YOUR OBJECTIVE
Your task is to copy every line of the records below that contains "Preview".

RECORDS
=======
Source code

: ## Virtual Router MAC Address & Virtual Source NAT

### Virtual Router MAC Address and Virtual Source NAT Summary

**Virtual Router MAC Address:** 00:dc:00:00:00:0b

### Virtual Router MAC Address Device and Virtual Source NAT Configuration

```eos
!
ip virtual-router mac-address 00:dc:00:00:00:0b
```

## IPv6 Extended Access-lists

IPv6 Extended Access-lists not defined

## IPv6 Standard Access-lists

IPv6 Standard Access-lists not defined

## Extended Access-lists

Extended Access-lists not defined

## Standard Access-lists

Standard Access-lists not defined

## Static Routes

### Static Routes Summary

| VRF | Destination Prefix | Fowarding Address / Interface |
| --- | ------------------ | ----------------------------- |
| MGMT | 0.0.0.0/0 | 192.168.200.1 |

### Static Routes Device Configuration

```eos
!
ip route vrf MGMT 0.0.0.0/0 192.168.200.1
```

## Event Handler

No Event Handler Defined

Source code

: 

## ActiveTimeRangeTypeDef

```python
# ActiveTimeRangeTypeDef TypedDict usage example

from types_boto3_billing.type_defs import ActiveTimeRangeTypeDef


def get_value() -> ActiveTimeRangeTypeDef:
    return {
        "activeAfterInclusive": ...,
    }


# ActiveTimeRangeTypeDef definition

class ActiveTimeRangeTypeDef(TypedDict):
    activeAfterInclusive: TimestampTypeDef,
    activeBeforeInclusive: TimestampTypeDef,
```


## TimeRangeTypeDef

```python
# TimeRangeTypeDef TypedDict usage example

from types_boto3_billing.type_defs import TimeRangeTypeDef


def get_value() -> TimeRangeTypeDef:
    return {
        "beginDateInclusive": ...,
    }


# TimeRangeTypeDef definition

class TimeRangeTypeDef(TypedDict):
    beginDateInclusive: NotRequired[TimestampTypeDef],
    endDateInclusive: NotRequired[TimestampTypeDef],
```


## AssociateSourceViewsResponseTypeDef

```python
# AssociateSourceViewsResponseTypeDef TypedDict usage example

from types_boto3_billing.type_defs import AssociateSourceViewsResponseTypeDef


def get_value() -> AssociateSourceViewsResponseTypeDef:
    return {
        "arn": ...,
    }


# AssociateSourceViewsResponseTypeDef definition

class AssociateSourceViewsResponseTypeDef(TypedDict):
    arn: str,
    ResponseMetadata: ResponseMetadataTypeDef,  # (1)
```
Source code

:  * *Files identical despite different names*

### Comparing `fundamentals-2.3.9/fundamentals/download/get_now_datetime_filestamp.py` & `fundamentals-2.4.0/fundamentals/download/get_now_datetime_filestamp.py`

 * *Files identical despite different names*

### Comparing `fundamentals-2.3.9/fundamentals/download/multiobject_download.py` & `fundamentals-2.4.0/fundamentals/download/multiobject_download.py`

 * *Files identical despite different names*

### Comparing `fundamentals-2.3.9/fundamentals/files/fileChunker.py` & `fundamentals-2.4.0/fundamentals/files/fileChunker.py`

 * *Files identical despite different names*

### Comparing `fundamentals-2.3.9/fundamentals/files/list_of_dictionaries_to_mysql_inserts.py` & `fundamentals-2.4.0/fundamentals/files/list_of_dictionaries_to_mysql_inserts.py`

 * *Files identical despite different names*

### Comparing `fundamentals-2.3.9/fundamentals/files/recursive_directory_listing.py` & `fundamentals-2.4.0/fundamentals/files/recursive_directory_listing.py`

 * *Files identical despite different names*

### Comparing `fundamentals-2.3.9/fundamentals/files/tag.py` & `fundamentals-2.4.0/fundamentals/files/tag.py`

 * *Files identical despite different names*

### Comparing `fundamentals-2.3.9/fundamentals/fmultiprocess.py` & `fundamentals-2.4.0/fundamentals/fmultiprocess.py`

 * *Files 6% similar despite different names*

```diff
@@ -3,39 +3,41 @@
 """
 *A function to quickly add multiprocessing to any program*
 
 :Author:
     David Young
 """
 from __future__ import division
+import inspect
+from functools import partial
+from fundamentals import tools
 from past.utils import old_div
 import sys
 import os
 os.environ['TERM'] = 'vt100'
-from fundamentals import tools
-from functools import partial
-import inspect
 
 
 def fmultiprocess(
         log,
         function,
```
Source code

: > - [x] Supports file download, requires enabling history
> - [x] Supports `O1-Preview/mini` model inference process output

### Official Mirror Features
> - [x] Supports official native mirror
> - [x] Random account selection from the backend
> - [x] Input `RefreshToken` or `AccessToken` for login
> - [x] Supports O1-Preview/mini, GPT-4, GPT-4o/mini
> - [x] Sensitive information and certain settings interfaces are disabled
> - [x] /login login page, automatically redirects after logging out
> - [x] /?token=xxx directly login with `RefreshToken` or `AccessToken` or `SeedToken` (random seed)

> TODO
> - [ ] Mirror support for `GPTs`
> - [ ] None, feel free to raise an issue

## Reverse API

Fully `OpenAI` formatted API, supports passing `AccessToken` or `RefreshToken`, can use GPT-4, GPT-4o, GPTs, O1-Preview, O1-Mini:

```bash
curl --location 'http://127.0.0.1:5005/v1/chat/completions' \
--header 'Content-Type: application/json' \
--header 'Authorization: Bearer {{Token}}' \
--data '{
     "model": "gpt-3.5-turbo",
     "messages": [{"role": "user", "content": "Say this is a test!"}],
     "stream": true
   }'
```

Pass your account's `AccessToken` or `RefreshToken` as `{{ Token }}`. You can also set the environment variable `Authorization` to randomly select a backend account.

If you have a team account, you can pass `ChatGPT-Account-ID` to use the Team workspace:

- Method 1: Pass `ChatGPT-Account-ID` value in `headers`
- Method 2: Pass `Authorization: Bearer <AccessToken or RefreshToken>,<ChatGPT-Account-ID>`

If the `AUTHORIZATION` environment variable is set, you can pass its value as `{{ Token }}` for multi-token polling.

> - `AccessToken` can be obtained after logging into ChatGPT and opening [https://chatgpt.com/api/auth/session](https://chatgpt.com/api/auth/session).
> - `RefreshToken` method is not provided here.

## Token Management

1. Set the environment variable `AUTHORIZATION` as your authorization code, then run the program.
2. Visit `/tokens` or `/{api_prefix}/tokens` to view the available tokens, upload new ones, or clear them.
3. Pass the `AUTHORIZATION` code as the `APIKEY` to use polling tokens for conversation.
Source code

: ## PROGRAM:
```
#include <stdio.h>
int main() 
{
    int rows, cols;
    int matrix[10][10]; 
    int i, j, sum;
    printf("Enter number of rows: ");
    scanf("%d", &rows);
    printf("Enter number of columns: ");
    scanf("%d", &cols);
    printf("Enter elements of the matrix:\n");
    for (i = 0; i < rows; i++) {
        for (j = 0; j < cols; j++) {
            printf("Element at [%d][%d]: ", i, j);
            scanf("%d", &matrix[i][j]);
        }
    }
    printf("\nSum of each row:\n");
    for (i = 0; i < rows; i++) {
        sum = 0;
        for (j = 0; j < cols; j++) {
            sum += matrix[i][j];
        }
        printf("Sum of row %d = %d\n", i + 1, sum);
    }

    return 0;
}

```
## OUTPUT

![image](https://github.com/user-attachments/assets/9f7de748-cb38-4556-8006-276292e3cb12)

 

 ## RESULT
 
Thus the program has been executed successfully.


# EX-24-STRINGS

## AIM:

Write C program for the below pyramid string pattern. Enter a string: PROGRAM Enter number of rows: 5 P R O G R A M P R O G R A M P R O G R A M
=======
THE ANSWER
> - [x] Supports `O1-Preview/mini` model inference process output
> - [x] Supports O1-Preview/mini, GPT-4, GPT-4o/mini
Fully `OpenAI` formatted API, supports passing `AccessToken` or `RefreshToken`, can use GPT-4, GPT-4o, GPTs, O1-Preview, O1-Mini:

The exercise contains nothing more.